START TASK INPUTS

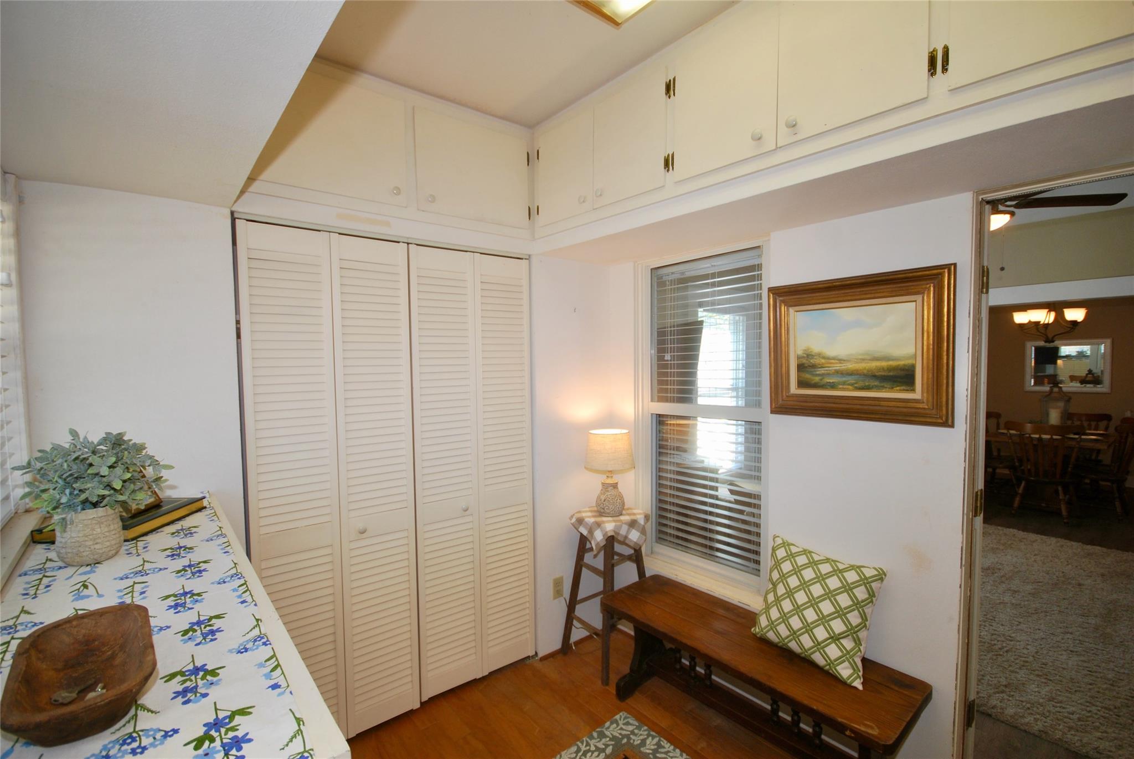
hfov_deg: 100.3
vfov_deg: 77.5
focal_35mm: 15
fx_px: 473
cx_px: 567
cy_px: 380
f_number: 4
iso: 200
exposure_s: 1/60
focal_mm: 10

END TASK INPUTS
START TASK INPUTS

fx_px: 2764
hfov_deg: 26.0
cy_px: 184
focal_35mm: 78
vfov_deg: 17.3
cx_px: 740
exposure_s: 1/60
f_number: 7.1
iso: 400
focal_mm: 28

END TASK INPUTS

_YOUR INSTRUCTIONS_
Reprint exactly the lines above that start at the one with "hfov_deg: 100.3" and end at the one with "focal_mm: 10", keeping both and adding none.

_WRITTEN SOLUTION_
hfov_deg: 100.3
vfov_deg: 77.5
focal_35mm: 15
fx_px: 473
cx_px: 567
cy_px: 380
f_number: 4
iso: 200
exposure_s: 1/60
focal_mm: 10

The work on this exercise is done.